Structure analysis of sputter-coated and ion-beam sputter-coated films: a comparative study.

Abstract

Gold, platinum and tungsten films were deposited by low energy input (7 mA, 450 V), or high deposition rate (80 mA, 1500 V), diode sputter coating and by ion beam sputter coating. Film structures on Formvar coated grids and on the surface of coated erythrocytes, resin embedded, sectioned, and recorded at high magnification in a TEM were compared using computer-assisted measurements and analysis of film thickness and grain size. The average grain size of the thinnest gold and platinum films was relatively independent of the mode or rate of deposition but as the film thickness increased, significant differences in grain size and film structure were observed. Thick platinum or gold films deposited by low energy input sputter coating contained large grain size and electron transparent cracks; however, more even films with narrower cracks but larger grain size were produced at high deposition rates. Ion beam sputter coated gold had relatively large grain size in 10 nm thick films, but beyond this thickness the grains coalesced to form a continuous film. Platinum films deposited by ion beam sputter coating were even and free of electron transparent cracks and had a very small grain size (1-2 nm), which was relatively independent of the film thickness. Tungsten deposition either by low energy input or ion beam sputter coating resulted in fine grained even films which were free of electron transparent cracks. Such films remained granular in substructure and had a grain size of about 1 nm which was relatively independent of film thickness. Tungsten films produced at high deposition rates were of poorer quality. We conclude that thick diode sputter coated platinum and gold films are best deposited at high deposition rates provided the specimens are not heat sensitive, the improvement in film structure being more significant than the slight increase in grain size.
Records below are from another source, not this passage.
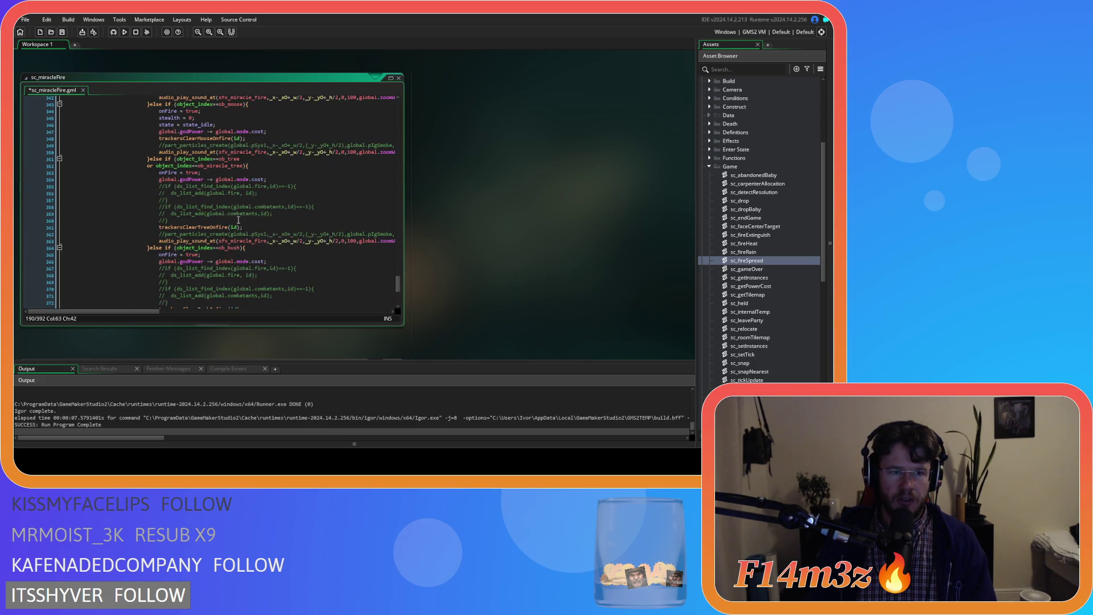
pyautogui.scroll(17, 241, 219)
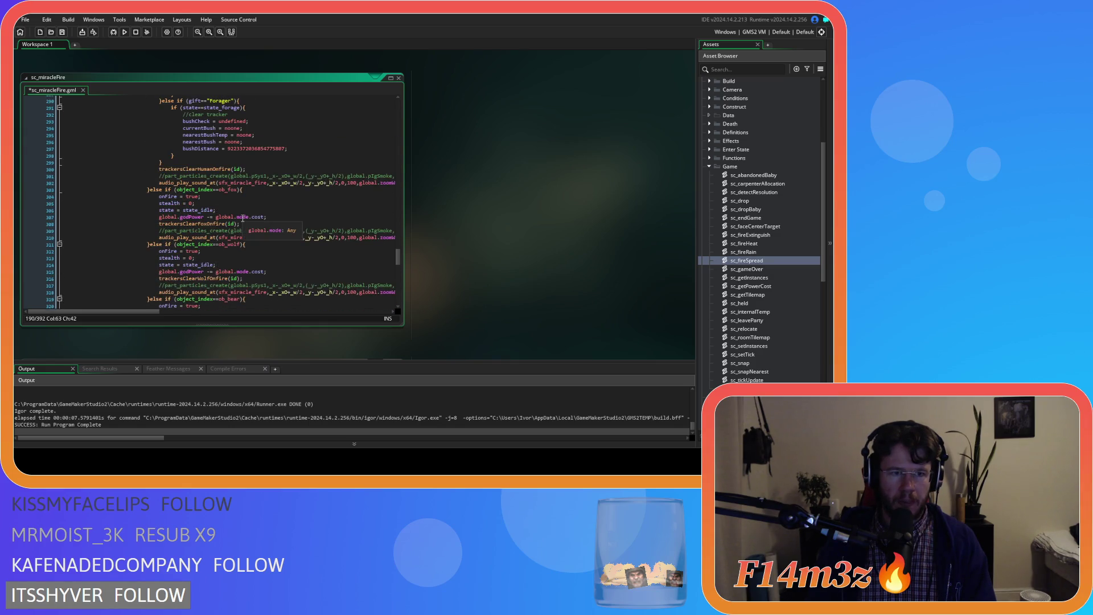
pyautogui.click(266, 236)
pyautogui.press('Return')
pyautogui.press('ctrl+v')
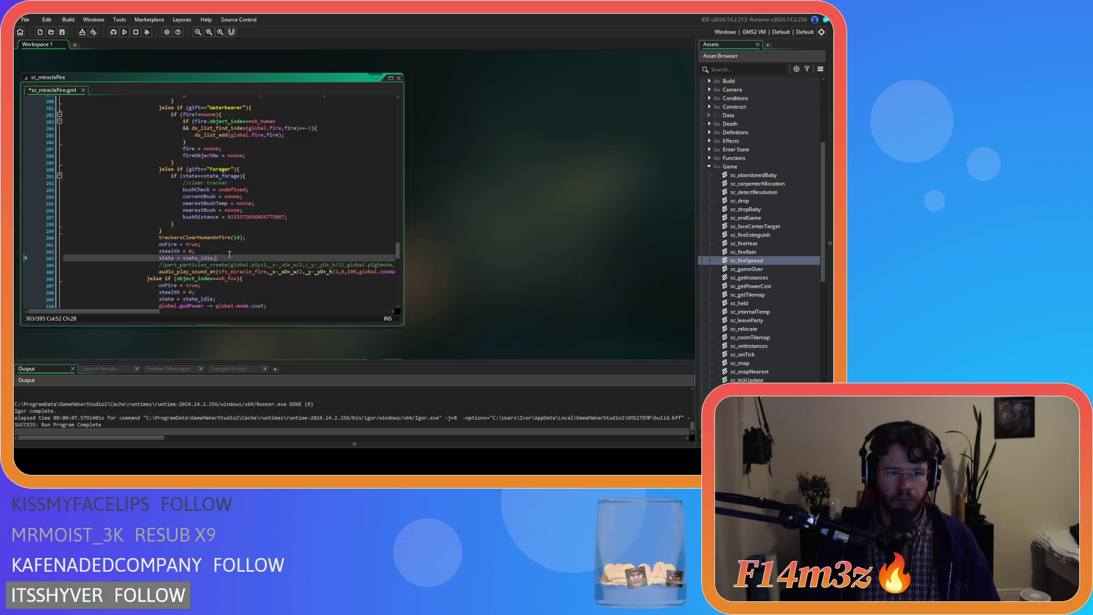
# Add 'actionTimer = 0;' after onFire = true, save and close sc_miracleFire
pyautogui.click(214, 250)
pyautogui.press('Home')
pyautogui.press('Return')
pyautogui.press('Up')
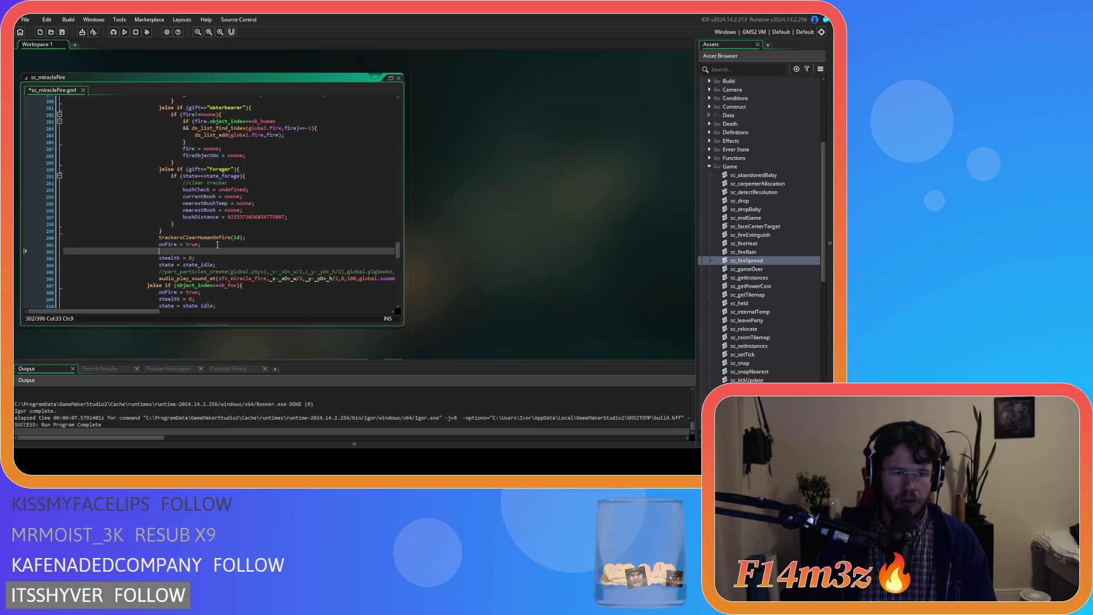
pyautogui.write('actionTimer')
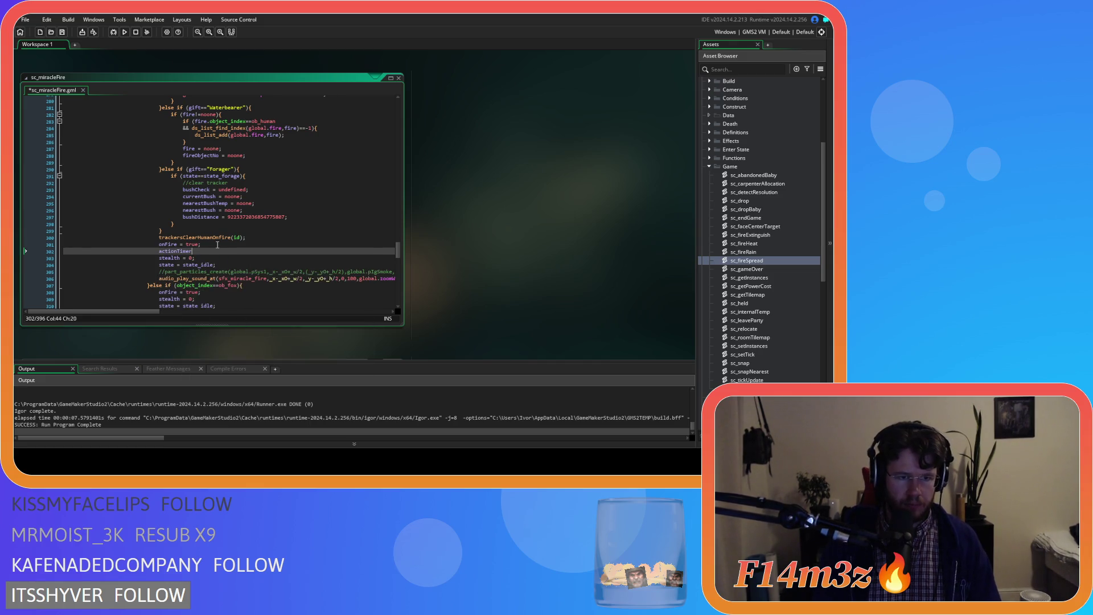
pyautogui.write(' = 0;')
pyautogui.press('ctrl+s')
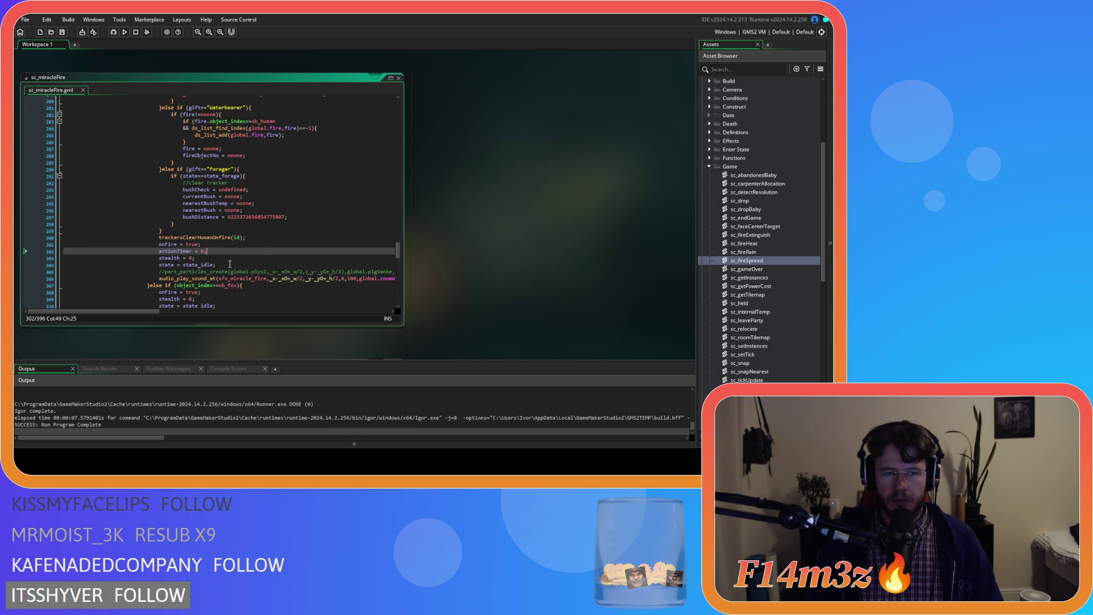
pyautogui.press('ctrl+w')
Thick diode or ion beam sputter coated gold films should be suitable for low resolution SEM, and thin discontinuous gold films for medium resolution SEM. Diode sputter coated platinum should be suitable for medium resolution SEM and ion beam sputter coated platinum for medium and some high resolution SEM. 1-5 nm thick tungsten films, deposited by low energy input or ion beam sputter coating should be suitable for high resolution SEM, particularly where contrast is of less importance than resolution.